**Job**
Please reproduce each of the entries below exactly as they appear.

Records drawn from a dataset
*-*-*

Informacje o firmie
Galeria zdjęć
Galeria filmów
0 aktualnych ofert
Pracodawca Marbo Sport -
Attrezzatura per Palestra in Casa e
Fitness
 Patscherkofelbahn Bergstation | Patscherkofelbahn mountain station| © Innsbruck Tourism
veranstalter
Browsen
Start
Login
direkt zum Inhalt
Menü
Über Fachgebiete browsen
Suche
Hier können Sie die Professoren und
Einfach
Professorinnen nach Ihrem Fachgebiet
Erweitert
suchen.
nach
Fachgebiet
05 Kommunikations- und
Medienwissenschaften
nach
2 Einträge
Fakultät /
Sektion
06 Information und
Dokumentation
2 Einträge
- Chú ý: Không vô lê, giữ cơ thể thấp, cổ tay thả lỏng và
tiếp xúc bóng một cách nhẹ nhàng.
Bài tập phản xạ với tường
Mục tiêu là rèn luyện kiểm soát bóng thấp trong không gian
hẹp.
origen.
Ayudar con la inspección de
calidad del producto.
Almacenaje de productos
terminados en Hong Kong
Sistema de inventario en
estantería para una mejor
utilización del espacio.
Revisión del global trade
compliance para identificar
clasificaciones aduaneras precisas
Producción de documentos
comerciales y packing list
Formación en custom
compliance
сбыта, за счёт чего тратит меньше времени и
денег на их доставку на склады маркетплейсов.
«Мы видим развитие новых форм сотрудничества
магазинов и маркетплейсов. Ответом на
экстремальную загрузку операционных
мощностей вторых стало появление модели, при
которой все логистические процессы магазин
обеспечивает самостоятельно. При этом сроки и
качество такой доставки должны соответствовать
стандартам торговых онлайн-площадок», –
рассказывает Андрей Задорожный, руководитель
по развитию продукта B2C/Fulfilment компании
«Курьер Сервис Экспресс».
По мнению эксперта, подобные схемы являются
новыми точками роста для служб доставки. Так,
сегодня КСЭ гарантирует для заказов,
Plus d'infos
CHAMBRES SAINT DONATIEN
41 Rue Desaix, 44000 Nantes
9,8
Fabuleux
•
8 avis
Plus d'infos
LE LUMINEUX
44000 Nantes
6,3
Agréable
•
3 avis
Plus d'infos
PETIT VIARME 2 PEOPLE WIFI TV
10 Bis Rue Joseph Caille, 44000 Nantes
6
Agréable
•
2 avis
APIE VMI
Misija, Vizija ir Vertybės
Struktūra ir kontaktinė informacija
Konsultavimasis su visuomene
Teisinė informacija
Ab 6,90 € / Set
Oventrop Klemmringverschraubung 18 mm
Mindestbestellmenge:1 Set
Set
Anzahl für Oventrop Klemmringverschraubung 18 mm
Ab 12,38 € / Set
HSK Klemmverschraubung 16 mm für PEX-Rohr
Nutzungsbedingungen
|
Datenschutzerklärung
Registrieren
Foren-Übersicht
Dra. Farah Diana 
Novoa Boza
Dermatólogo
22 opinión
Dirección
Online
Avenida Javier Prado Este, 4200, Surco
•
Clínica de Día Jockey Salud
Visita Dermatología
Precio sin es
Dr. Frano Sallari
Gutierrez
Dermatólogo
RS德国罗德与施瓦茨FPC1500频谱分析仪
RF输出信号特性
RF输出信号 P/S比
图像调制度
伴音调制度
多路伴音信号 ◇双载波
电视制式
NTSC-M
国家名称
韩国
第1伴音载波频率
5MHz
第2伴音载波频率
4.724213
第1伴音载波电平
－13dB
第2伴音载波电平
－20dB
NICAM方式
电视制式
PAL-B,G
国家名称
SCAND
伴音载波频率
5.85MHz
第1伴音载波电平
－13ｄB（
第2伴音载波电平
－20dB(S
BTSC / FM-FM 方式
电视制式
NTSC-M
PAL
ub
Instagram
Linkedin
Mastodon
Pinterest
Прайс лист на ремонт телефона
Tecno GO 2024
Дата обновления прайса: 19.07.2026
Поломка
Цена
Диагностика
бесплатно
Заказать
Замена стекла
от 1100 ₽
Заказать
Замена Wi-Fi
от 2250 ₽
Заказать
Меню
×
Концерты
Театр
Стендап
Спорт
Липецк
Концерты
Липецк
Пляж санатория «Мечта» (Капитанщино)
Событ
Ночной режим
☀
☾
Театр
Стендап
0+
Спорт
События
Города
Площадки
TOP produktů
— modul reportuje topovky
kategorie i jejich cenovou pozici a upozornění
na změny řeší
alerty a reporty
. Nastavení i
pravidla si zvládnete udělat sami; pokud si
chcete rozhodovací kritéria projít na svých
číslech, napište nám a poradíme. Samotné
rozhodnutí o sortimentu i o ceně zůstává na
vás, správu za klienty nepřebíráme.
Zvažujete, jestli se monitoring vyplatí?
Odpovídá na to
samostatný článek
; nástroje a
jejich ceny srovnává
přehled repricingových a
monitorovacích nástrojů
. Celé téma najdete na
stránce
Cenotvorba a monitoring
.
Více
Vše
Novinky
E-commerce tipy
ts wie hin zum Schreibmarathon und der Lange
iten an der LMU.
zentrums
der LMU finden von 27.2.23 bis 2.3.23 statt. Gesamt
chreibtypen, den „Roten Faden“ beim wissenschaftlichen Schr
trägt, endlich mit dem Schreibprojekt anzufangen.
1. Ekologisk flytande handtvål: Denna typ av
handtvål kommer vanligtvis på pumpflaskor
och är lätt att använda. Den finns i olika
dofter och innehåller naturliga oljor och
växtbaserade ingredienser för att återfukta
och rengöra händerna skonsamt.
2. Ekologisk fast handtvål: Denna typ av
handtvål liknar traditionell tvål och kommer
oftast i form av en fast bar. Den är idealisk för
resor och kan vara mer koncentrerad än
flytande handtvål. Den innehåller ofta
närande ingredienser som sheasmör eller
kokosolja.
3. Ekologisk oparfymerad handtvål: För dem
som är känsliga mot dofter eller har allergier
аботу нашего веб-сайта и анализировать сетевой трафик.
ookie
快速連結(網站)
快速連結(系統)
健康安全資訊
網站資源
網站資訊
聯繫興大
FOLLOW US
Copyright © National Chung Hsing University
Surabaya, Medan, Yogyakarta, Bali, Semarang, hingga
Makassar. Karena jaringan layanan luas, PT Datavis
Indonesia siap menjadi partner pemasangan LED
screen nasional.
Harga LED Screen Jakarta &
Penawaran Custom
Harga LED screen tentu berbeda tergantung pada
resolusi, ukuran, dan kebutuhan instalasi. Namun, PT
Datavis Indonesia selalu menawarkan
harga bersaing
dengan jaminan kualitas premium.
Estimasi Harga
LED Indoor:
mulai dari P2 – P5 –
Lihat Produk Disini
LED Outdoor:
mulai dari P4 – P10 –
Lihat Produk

*-*-*

**Output for this task**
Informacje o firmie
Galeria zdjęć
Galeria filmów
0 aktualnych ofert
Pracodawca Marbo Sport -
Attrezzatura per Palestra in Casa e
Fitness
 Patscherkofelbahn Bergstation | Patscherkofelbahn mountain station| © Innsbruck Tourism
veranstalter
Browsen
Start
Login
direkt zum Inhalt
Menü
Über Fachgebiete browsen
Suche
Hier können Sie die Professoren und
Einfach
Professorinnen nach Ihrem Fachgebiet
Erweitert
suchen.
nach
Fachgebiet
05 Kommunikations- und
Medienwissenschaften
nach
2 Einträge
Fakultät /
Sektion
06 Information und
Dokumentation
2 Einträge
- Chú ý: Không vô lê, giữ cơ thể thấp, cổ tay thả lỏng và
tiếp xúc bóng một cách nhẹ nhàng.
Bài tập phản xạ với tường
Mục tiêu là rèn luyện kiểm soát bóng thấp trong không gian
hẹp.
origen.
Ayudar con la inspección de
calidad del producto.
Almacenaje de productos
terminados en Hong Kong
Sistema de inventario en
estantería para una mejor
utilización del espacio.
Revisión del global trade
compliance para identificar
clasificaciones aduaneras precisas
Producción de documentos
comerciales y packing list
Formación en custom
compliance
сбыта, за счёт чего тратит меньше времени и
денег на их доставку на склады маркетплейсов.
«Мы видим развитие новых форм сотрудничества
магазинов и маркетплейсов. Ответом на
экстремальную загрузку операционных
мощностей вторых стало появление модели, при
которой все логистические процессы магазин
обеспечивает самостоятельно. При этом сроки и
качество такой доставки должны соответствовать
стандартам торговых онлайн-площадок», –
рассказывает Андрей Задорожный, руководитель
по развитию продукта B2C/Fulfilment компании
«Курьер Сервис Экспресс».
По мнению эксперта, подобные схемы являются
новыми точками роста для служб доставки. Так,
сегодня КСЭ гарантирует для заказов,
Plus d'infos
CHAMBRES SAINT DONATIEN
41 Rue Desaix, 44000 Nantes
9,8
Fabuleux
•
8 avis
Plus d'infos
LE LUMINEUX
44000 Nantes
6,3
Agréable
•
3 avis
Plus d'infos
PETIT VIARME 2 PEOPLE WIFI TV
10 Bis Rue Joseph Caille, 44000 Nantes
6
Agréable
•
2 avis
APIE VMI
Misija, Vizija ir Vertybės
Struktūra ir kontaktinė informacija
Konsultavimasis su visuomene
Teisinė informacija
Ab 6,90 € / Set
Oventrop Klemmringverschraubung 18 mm
Mindestbestellmenge:1 Set
Set
Anzahl für Oventrop Klemmringverschraubung 18 mm
Ab 12,38 € / Set
HSK Klemmverschraubung 16 mm für PEX-Rohr
Nutzungsbedingungen
|
Datenschutzerklärung
Registrieren
Foren-Übersicht
Dra. Farah Diana 
Novoa Boza
Dermatólogo
22 opinión
Dirección
Online
Avenida Javier Prado Este, 4200, Surco
•
Clínica de Día Jockey Salud
Visita Dermatología
Precio sin es
Dr. Frano Sallari
Gutierrez
Dermatólogo
RS德国罗德与施瓦茨FPC1500频谱分析仪
RF输出信号特性
RF输出信号 P/S比
图像调制度
伴音调制度
多路伴音信号 ◇双载波
电视制式
NTSC-M
国家名称
韩国
第1伴音载波频率
5MHz
第2伴音载波频率
4.724213
第1伴音载波电平
－13dB
第2伴音载波电平
－20dB
NICAM方式
电视制式
PAL-B,G
国家名称
SCAND
伴音载波频率
5.85MHz
第1伴音载波电平
－13ｄB（
第2伴音载波电平
－20dB(S
BTSC / FM-FM 方式
电视制式
NTSC-M
PAL
ub
Instagram
Linkedin
Mastodon
Pinterest
Прайс лист на ремонт телефона
Tecno GO 2024
Дата обновления прайса: 19.07.2026
Поломка
Цена
Диагностика
бесплатно
Заказать
Замена стекла
от 1100 ₽
Заказать
Замена Wi-Fi
от 2250 ₽
Заказать
Меню
×
Концерты
Театр
Стендап
Спорт
Липецк
Концерты
Липецк
Пляж санатория «Мечта» (Капитанщино)
Событ
Ночной режим
☀
☾
Театр
Стендап
0+
Спорт
События
Города
Площадки
TOP produktů
— modul reportuje topovky
kategorie i jejich cenovou pozici a upozornění
na změny řeší
alerty a reporty
. Nastavení i
pravidla si zvládnete udělat sami; pokud si
chcete rozhodovací kritéria projít na svých
číslech, napište nám a poradíme. Samotné
rozhodnutí o sortimentu i o ceně zůstává na
vás, správu za klienty nepřebíráme.
Zvažujete, jestli se monitoring vyplatí?
Odpovídá na to
samostatný článek
; nástroje a
jejich ceny srovnává
přehled repricingových a
monitorovacích nástrojů
. Celé téma najdete na
stránce
Cenotvorba a monitoring
.
Více
Vše
Novinky
E-commerce tipy
ts wie hin zum Schreibmarathon und der Lange
iten an der LMU.
zentrums
der LMU finden von 27.2.23 bis 2.3.23 statt. Gesamt
chreibtypen, den „Roten Faden“ beim wissenschaftlichen Schr
trägt, endlich mit dem Schreibprojekt anzufangen.
1. Ekologisk flytande handtvål: Denna typ av
handtvål kommer vanligtvis på pumpflaskor
och är lätt att använda. Den finns i olika
dofter och innehåller naturliga oljor och
växtbaserade ingredienser för att återfukta
och rengöra händerna skonsamt.
2. Ekologisk fast handtvål: Denna typ av
handtvål liknar traditionell tvål och kommer
oftast i form av en fast bar. Den är idealisk för
resor och kan vara mer koncentrerad än
flytande handtvål. Den innehåller ofta
närande ingredienser som sheasmör eller
kokosolja.
3. Ekologisk oparfymerad handtvål: För dem
som är känsliga mot dofter eller har allergier
аботу нашего веб-сайта и анализировать сетевой трафик.
ookie
快速連結(網站)
快速連結(系統)
健康安全資訊
網站資源
網站資訊
聯繫興大
FOLLOW US
Copyright © National Chung Hsing University
Surabaya, Medan, Yogyakarta, Bali, Semarang, hingga
Makassar. Karena jaringan layanan luas, PT Datavis
Indonesia siap menjadi partner pemasangan LED
screen nasional.
Harga LED Screen Jakarta &
Penawaran Custom
Harga LED screen tentu berbeda tergantung pada
resolusi, ukuran, dan kebutuhan instalasi. Namun, PT
Datavis Indonesia selalu menawarkan
harga bersaing
dengan jaminan kualitas premium.
Estimasi Harga
LED Indoor:
mulai dari P2 – P5 –
Lihat Produk Disini
LED Outdoor:
mulai dari P4 – P10 –
Lihat Produk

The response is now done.